When a passenger on an intercity Megabus coach service reported seeing smoke emanating from a carry-on bag last month, British authorities feared a terrorist attack, and closed down a big motorway.

What armed police, fire crews and bomb disposal experts discovered was altogether less sinister: the “smoke” was in fact vapour from an electronic cigarette device.

E-cigarettes contain nicotine-infused water that is inhaled as a vapour and can be legally consumed indoors, not to mention on intercity coaches.

Some contain a red glowing end to resemble the burning tip of a cigarette, and are available with various tobacco-like flavours such as menthol.

They retail from about £20 for a “starter kit” containing a battery powered tube and vapour charges that contain several hundred doses.

As conventional smokers are encouraged to extinguish their butts through a mix of increasing state regulation of public consumption and high taxes, Big Tobacco and a host of independent companies – such as Skycig, Vapestick, Vapouriz, Ploom and Steamlite – are betting that smokeless cigarettes could be a future substitute.

E-cigarettes have been on the market for several years, but few solid statistics are available on their uptake among the UK’s 10m smokers.

Estimates for the size of the UK’s e-cigarette market range from £10m up to £70m.

According to figures from some of the multitude of e-cigarette makers, about 2m Britons have a tried the devices and 650,000 have become regular users.

However, that number could grow as greater regulation looms, such as plain packaging proposals that would remove brands from cigarette packs.

Last year British American Tobacco established Nicoventures, a company division devoted to cigarette alternatives.
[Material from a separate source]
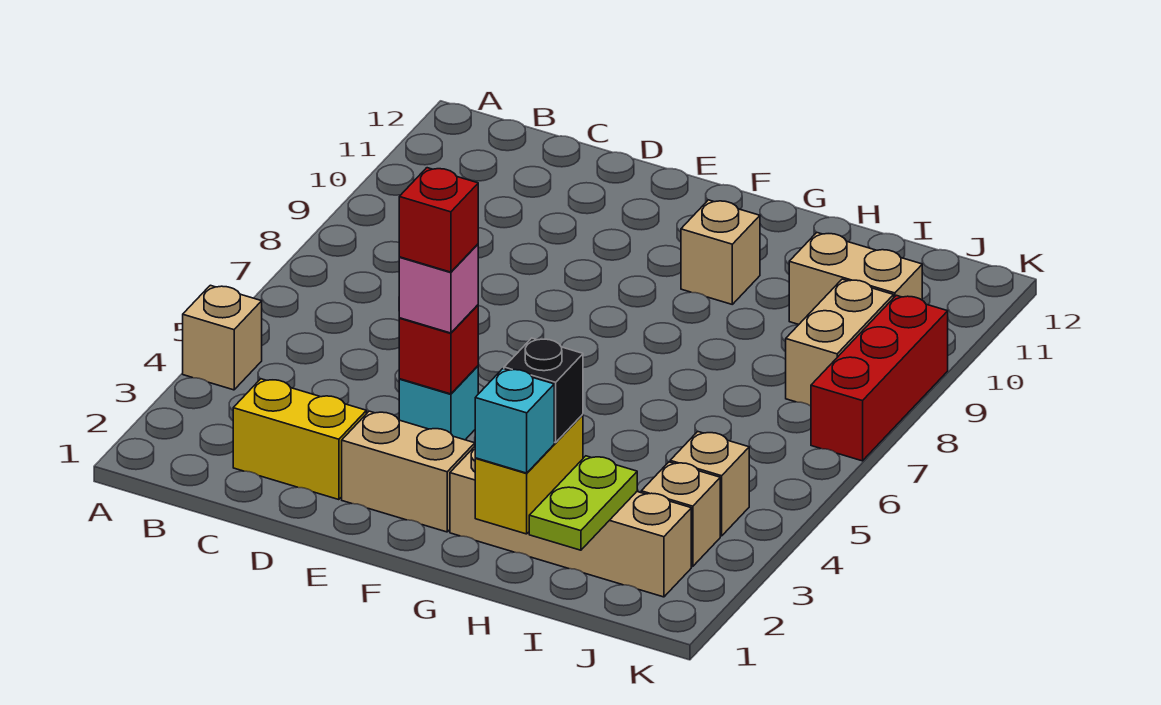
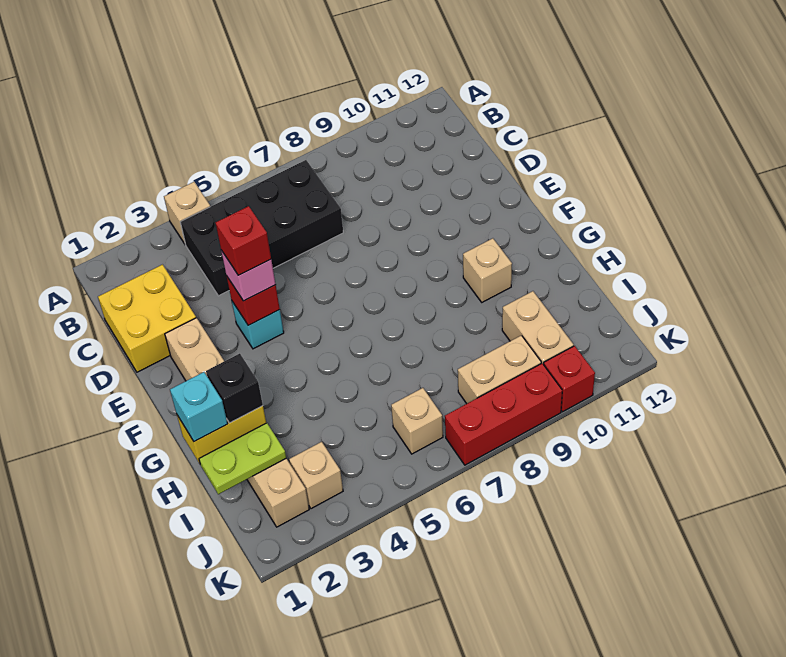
none -> black brick B4:C7 level 1
yellow brick C2:D2 level 1 -> yellow brick C1:D2 level 1
tan brick J4 level 1 -> tan brick J6 level 1
none -> red brick K10 level 1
It plans to launch a nicotine inhaler by the end of 2014.

“With both increased regulation and increased demonisation of smoking, you need to give smokers safer choices,” says David O’Reilly, BAT’s group scientific director.

“The vision is for another product which can compete with enjoyment of smoking cigarettes, and e-cigarettes are closest thing on market that meets those needs.”

A private company called Kind Consumer, backed by BAT and advised by Sir Terry Leahy, is seeking to raise £10m from private investors for research and development of a cigarette substitute to launch around 2015.

“Our aim is to give addicted smokers craving nicotine an alternative option to a cigarettes,” said Paul Triniman, Kind Comsumer’s chief executive. “If you can allow smokers to get the nicotine hit without tar, there would be a significant improvement on a harm-reduction basis whereby they can satisfy their craving without carcinogens and toxins.”

E-cigarettes are almost entirely unregulated in the UK, are not subject to uniform standards, and have been outlawed in countries including Australia, New Zealand, Brazil and Canada.

That has not stopped companies such as FTSE 100 company Imperial Tobacco taking an undisclosed stake in an e-cigarette company, or Japan Tobacco International signing an agreement to commercialise the nicotine “vaporisers” made by San Francisco-based Ploom abroad.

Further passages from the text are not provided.